# What the exercise asks:
Except for the pictures, reproduce the records word for word.

[[ Task data, beginning ]]

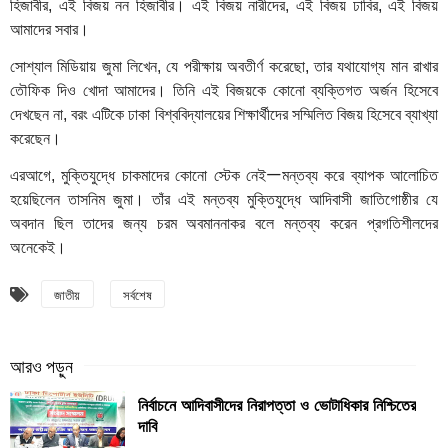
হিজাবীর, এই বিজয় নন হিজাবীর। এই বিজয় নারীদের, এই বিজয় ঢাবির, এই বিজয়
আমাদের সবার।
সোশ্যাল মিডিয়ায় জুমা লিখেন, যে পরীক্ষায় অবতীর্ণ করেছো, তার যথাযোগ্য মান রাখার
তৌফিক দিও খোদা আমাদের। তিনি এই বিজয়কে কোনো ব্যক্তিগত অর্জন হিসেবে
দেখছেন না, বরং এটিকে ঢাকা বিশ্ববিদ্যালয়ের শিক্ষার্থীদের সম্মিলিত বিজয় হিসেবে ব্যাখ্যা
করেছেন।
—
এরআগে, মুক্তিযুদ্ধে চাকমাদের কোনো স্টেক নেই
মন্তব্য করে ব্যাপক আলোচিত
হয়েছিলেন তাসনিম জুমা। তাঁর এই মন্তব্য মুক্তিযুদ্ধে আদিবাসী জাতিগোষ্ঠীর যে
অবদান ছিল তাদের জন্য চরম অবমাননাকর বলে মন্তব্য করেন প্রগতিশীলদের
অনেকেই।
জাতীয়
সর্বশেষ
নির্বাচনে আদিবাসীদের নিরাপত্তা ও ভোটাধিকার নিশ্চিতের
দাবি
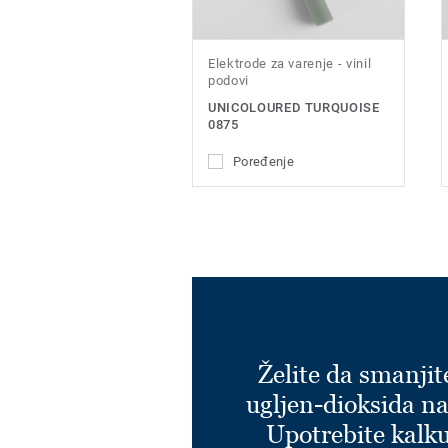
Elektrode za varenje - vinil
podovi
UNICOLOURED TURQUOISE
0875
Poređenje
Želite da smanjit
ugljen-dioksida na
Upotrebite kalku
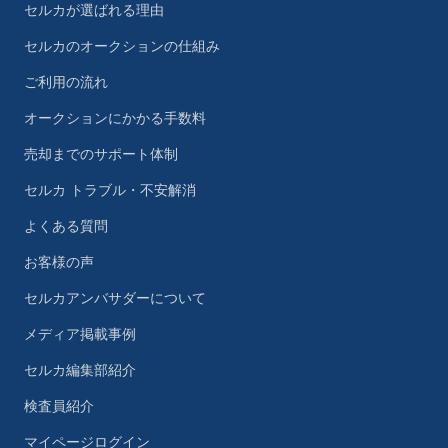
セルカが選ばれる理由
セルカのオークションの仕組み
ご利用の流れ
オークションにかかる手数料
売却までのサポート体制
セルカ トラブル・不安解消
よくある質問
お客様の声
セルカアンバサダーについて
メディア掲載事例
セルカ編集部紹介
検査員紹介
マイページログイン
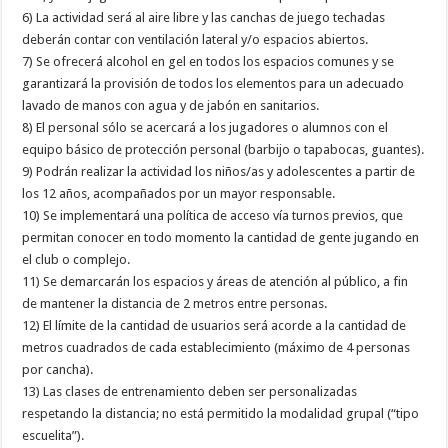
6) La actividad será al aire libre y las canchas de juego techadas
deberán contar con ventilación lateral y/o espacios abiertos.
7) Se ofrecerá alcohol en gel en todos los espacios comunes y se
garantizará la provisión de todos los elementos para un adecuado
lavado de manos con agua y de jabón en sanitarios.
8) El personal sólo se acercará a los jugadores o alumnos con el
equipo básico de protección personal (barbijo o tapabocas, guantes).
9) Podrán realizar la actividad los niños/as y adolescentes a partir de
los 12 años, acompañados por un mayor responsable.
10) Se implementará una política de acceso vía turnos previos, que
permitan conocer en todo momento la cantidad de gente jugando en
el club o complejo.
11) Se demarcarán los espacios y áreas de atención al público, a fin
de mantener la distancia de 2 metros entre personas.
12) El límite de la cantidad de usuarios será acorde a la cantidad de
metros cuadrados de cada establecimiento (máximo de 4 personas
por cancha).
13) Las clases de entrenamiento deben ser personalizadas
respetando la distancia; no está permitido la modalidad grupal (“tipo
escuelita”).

[[ Task data, end ]]

# Solution to the exercise:
হিজাবীর, এই বিজয় নন হিজাবীর। এই বিজয় নারীদের, এই বিজয় ঢাবির, এই বিজয়
আমাদের সবার।
সোশ্যাল মিডিয়ায় জুমা লিখেন, যে পরীক্ষায় অবতীর্ণ করেছো, তার যথাযোগ্য মান রাখার
তৌফিক দিও খোদা আমাদের। তিনি এই বিজয়কে কোনো ব্যক্তিগত অর্জন হিসেবে
দেখছেন না, বরং এটিকে ঢাকা বিশ্ববিদ্যালয়ের শিক্ষার্থীদের সম্মিলিত বিজয় হিসেবে ব্যাখ্যা
করেছেন।
—
এরআগে, মুক্তিযুদ্ধে চাকমাদের কোনো স্টেক নেই
মন্তব্য করে ব্যাপক আলোচিত
হয়েছিলেন তাসনিম জুমা। তাঁর এই মন্তব্য মুক্তিযুদ্ধে আদিবাসী জাতিগোষ্ঠীর যে
অবদান ছিল তাদের জন্য চরম অবমাননাকর বলে মন্তব্য করেন প্রগতিশীলদের
অনেকেই।
জাতীয়
সর্বশেষ
নির্বাচনে আদিবাসীদের নিরাপত্তা ও ভোটাধিকার নিশ্চিতের
দাবি
Elektrode za varenje - vinil
podovi
UNICOLOURED TURQUOISE
0875
Poređenje
Želite da smanjit
ugljen-dioksida na
Upotrebite kalku
セルカが選ばれる理由
セルカのオークションの仕組み
ご利用の流れ
オークションにかかる手数料
売却までのサポート体制
セルカ トラブル・不安解消
よくある質問
お客様の声
セルカアンバサダーについて
メディア掲載事例
セルカ編集部紹介
検査員紹介
マイページログイン
6) La actividad será al aire libre y las canchas de juego techadas
deberán contar con ventilación lateral y/o espacios abiertos.
7) Se ofrecerá alcohol en gel en todos los espacios comunes y se
garantizará la provisión de todos los elementos para un adecuado
lavado de manos con agua y de jabón en sanitarios.
8) El personal sólo se acercará a los jugadores o alumnos con el
equipo básico de protección personal (barbijo o tapabocas, guantes).
9) Podrán realizar la actividad los niños/as y adolescentes a partir de
los 12 años, acompañados por un mayor responsable.
10) Se implementará una política de acceso vía turnos previos, que
permitan conocer en todo momento la cantidad de gente jugando en
el club o complejo.
11) Se demarcarán los espacios y áreas de atención al público, a fin
de mantener la distancia de 2 metros entre personas.
12) El límite de la cantidad de usuarios será acorde a la cantidad de
metros cuadrados de cada establecimiento (máximo de 4 personas
por cancha).
13) Las clases de entrenamiento deben ser personalizadas
respetando la distancia; no está permitido la modalidad grupal (“tipo
escuelita”).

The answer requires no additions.